With the use of arthroscopic examination, surgeons can prove and refine clinical tests for joint damage. In the case of the meniscus, a C- or horseshoe-shaped piece of cartilage in the knee, the McMurray test is used most often to diagnose posterior (along the back of the knee joint) meniscal tears. Results of the McMurray can be verified during the arthroscopic exam when the surgeon can perform the same test and see what happens to the meniscus.
There are two McMurray tests: the standard or conventional McMurray and the paradoxical McMurray. Both tests are performed in the same way. The knee is bent; the examiner holds the heel and twists the lower leg in and out. If there is a torn or loose meniscus, there will be a painful, snapping or clicking sensation as the movement shifts or traps the meniscal flap or fragment between the tibia (lower leg bone) and the femur (thigh bone).
The results are what make the test conventional or paradoxical. For example, the test is considered “paradoxical” when the leg is rotated internally (inward) and the medial side of the knee (side closest to the other leg) clicks. There can also be a paradoxical McMurray when the leg is rotated externally (outward) and the clicking occurs in the lateral compartment (or side) of the knee. Lateral refers to the side of the knee away from the other knee.
The results just described are considered paradoxical, meaning the opposite of what is expected. In the conventional test, the clicking occurs on the opposite side of the knee from the rotation. When the leg is rotated inward, the clicking occurs on the outside of the knee. When the knee is rotated outward, the clicking occurs on the inside of the knee.

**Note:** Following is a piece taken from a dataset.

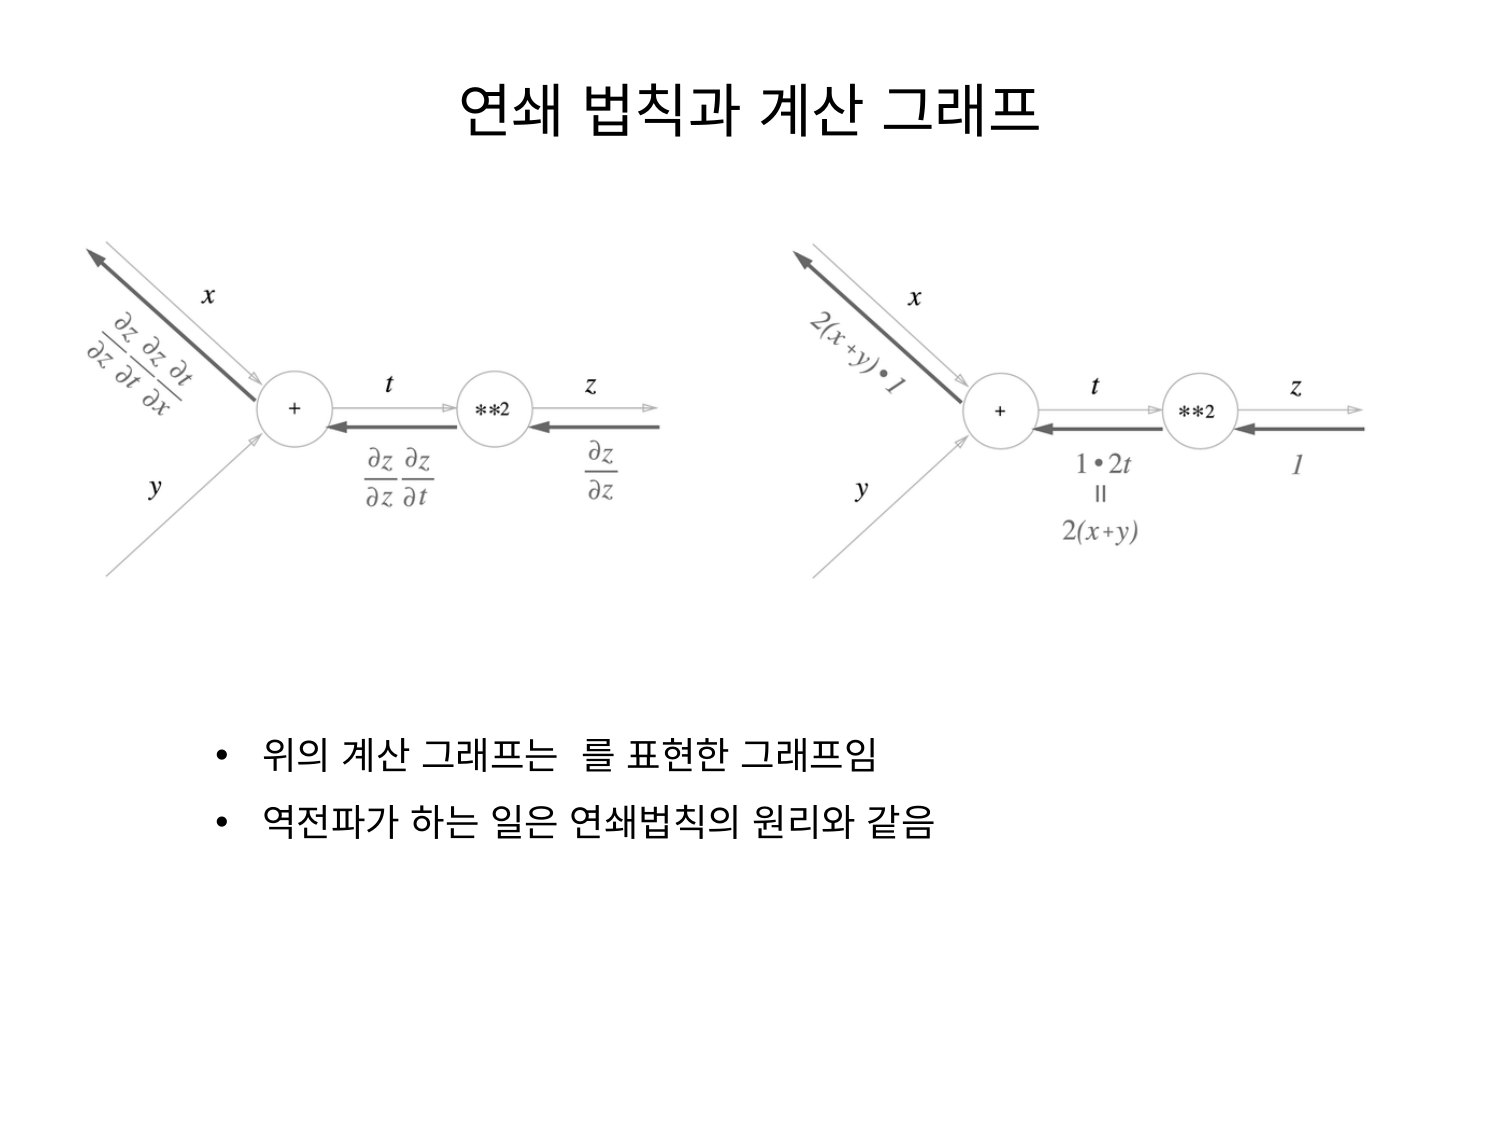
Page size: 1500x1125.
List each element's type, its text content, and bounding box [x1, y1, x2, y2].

picture [76, 237, 668, 587]
title 연쇄 법칙과 계산 그래프 [75, 45, 1425, 173]
picture [785, 237, 1377, 582]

In this study, one surgeon compared each test before and during arthroscopy in two groups of patients. Group one had a confirmed meniscal tear. Group two did NOT have a meniscal tear. There were a total of 1,015 patients who had knee arthroscopy. Two thirds of the group had a meniscal tear. The remaining one-third did not have a meniscal tear.
This type of study gives us a better idea of how accurate the tests are. In statistical terms, sensitivity and specificity of each test is determined. Sensitivity refers to a “true positive” test — in other words, when the test is positive, it is a true indication that the person has a meniscal tear. Specificity refers to a “true negative” test — when the test is negative, the person really doesn’t have a meniscal tear.
The more sensitive a test is, the fewer false positives are found. A false positive is when the test is positive suggesting a meniscal tear is present when, in fact, there is no tear. The more specific a test is, the fewer the false negatives. A false negative refers to the patient who has a negative McMurray test as if nothing is wrong when there really is a meniscal tear present.
So, how did the two tests compare in terms of sensitivity and specificity? The paradoxical McMurray was much less sensitive (less able to find patients who really have a torn meniscus) compared with the conventional McMurray test. But the paradoxical test was more specific (when the test was negative, the person did not have a meniscal tear).
The surgeon also looked at types of meniscal tears to see if some types are more likely to show up on one test versus the other. Types of tears are categorized based on the location and/or shape of the tear (e.g., lengthwise versus crosswise or tear versus detachment). He was able to see why sometimes the paradoxical test was accurate and sometimes inaccurate. If the tear was not long enough or located in the middle of the meniscus, the paradoxical test would be negative.
The author suggests an MRI should be ordered when the paradoxical McMurray test is negative but the patient has pain and other clues pointing to a meniscus problem. A positive paradoxical test is a sign that there is a large meniscal tear — long enough to shift the loose or torn meniscus during the test. But a positive paradoxical McMurray test does not mean the patient should have surgery immediately. The surgeon must evaluate the patient history and clinical findings and find out the patient’s goals and activity level.